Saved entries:

---

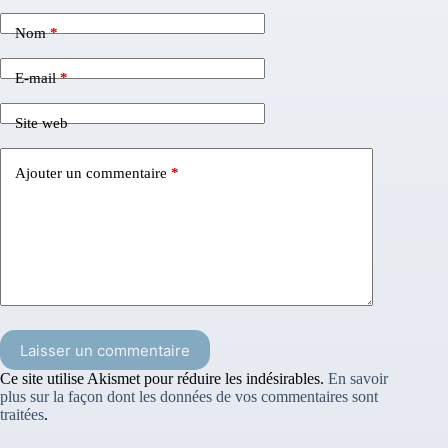
Nom
*
E-mail
*
Site web
Ajouter un commentaire
*
Laisser un commentaire
Ce site utilise Akismet pour réduire les indésirables.
En savoir
plus sur la façon dont les données de vos commentaires sont
traitées
.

---

Write out, exactly as given, the line containing "Ajouter un commentaire" and every line after it to the end of the records. Include nothing else.

Ajouter un commentaire
*
Laisser un commentaire
Ce site utilise Akismet pour réduire les indésirables.
En savoir
plus sur la façon dont les données de vos commentaires sont
traitées
.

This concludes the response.